#### FRAGMENT
Dlatego każdemu, który czuje się samotny, zwłaszcza osoby które nie mają możliwości bycia wśród ludzi, proponuję nasz czat.
Pozdrawiam serdecznie
#15
Napisano 30 lipiec 2012 - 14:00
Niektórzy czują się na forum"jak ryba w wodzie" bo nie wiedzą o zastawionych na nich sieciach.Inni sami chcą być złowieni.A plus tego jest taki, że dyskutując z kimś na forum możemy wymieniać z nim opinie bez końca nie ujawniając wcale ( a przynajmniej do czasu kiedy tego chcemy), że jesteśmy ta osobą zainteresowani na poważnie.
Ja preferuje wędkę bo w sieci za dużo można nałapać .
Ale jakiej przynęty użyć , co na haczyk założyć?

#### WYKAZ
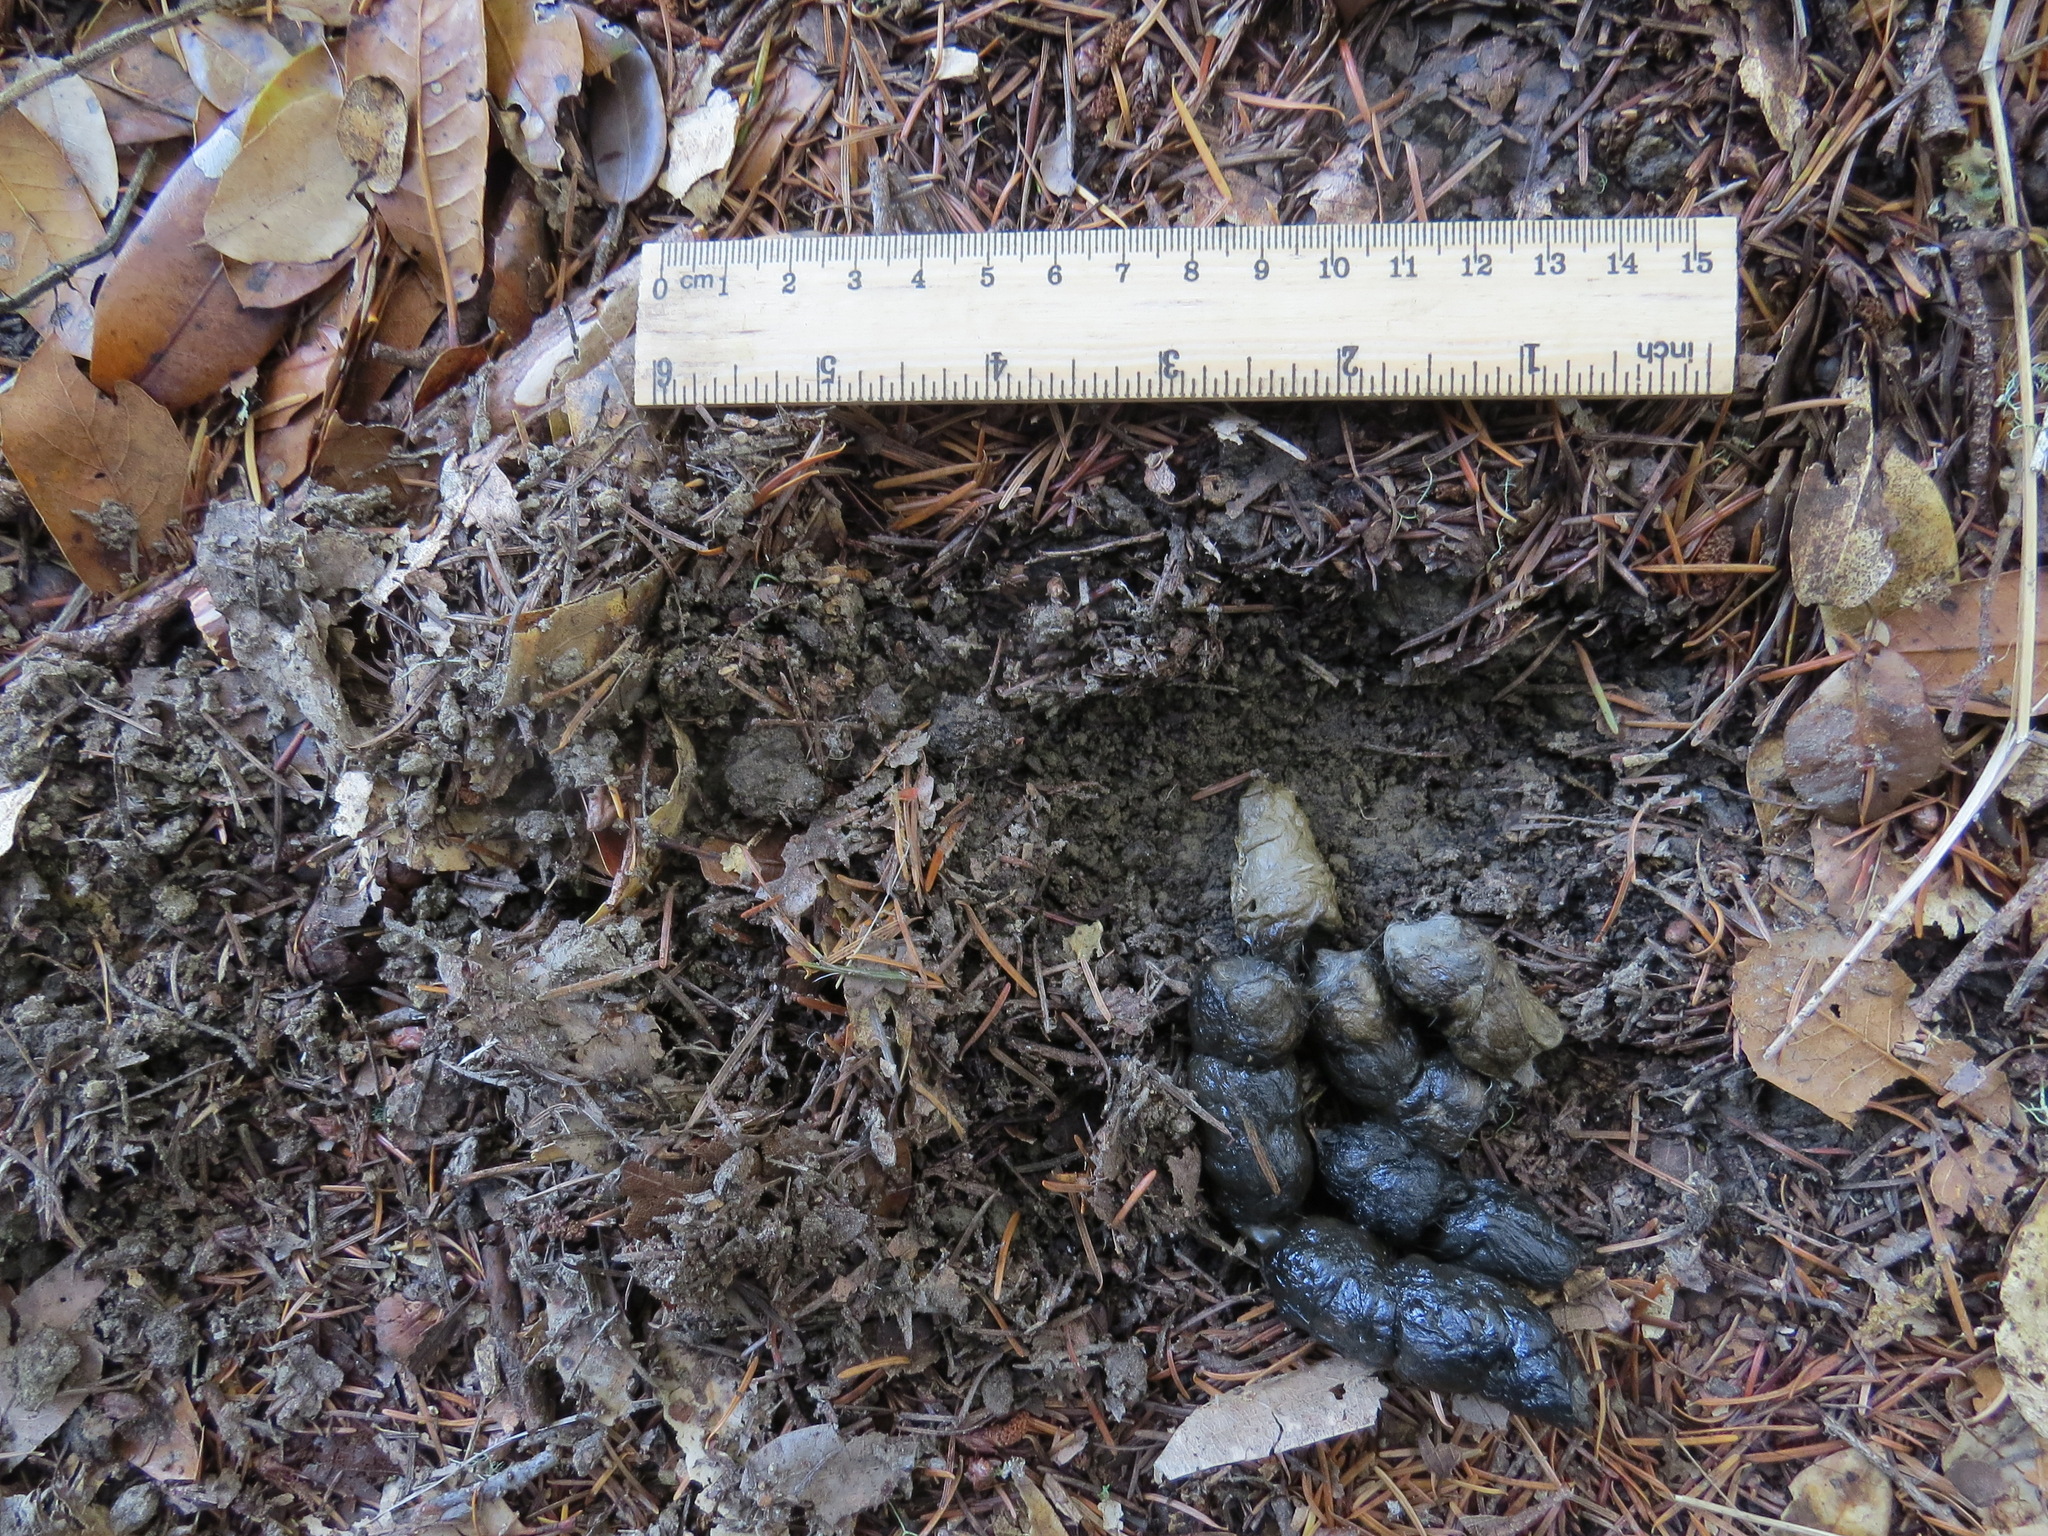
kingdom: Animalia
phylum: Chordata
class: Mammalia
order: Carnivora
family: Felidae
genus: Lynx
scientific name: Lynx rufus
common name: Bobcat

#### ZADANIA DO WYKONANIA
[A] Przepisz dokładnie część fragmentu z forum, która zaczyna się od słów "Pozdrawiam serdecznie" i ciągnie aż do słów "można nałapać .".
[B] Co autor wpisu #15 we fragmencie z forum preferuje zamiast sieci?
[C] Dopisz kolejną część fragmentu z forum o szukaniu znajomości w internecie, zaczynając po jego ostatnim zdaniu.

#### ROZWIĄZANE ZADANIA
[A]
Pozdrawiam serdecznie
#15
Napisano 30 lipiec 2012 - 14:00
Niektórzy czują się na forum"jak ryba w wodzie" bo nie wiedzą o zastawionych na nich sieciach.Inni sami chcą być złowieni.A plus tego jest taki, że dyskutując z kimś na forum możemy wymieniać z nim opinie bez końca nie ujawniając wcale ( a przynajmniej do czasu kiedy tego chcemy), że jesteśmy ta osobą zainteresowani na poważnie.
Ja preferuje wędkę bo w sieci za dużo można nałapać .

[B] Wędkę, bo w sieci za dużo można nałapać.

[C]
biegną,a nie mdleją, idą ,a nie ustają.
#16
Napisano 30 lipiec 2012 - 17:49
#17
Napisano 22 październik 2012 - 11:02
A chaty traktuj z przymrużeniem oka.
Powodzonka
Gunter Grass
#18
Napisano 12 luty 2013 - 14:44
Cześć! :(Jestem osoba bardzo samotną z bardzo rzadką chorobą skórną i to powoduje że czasami mi się nie chce już żyć. Nie mam przyjaciół ani chłopaka a tak bardzo chciałabym być szczęśliwa i zaakceptowana przez innych. Nikt mnie nie rozumie, jest mi z tym wszystkim źle.
W dodatku mieszkam na wsi i nie mam gdzie wyjść ani nie mam z kim.
A tak bardzo chciałabym choć trochę być szczęśliwsza, spełnić marzenia ale jak do tej pory nic mi się w życiu nie udaje.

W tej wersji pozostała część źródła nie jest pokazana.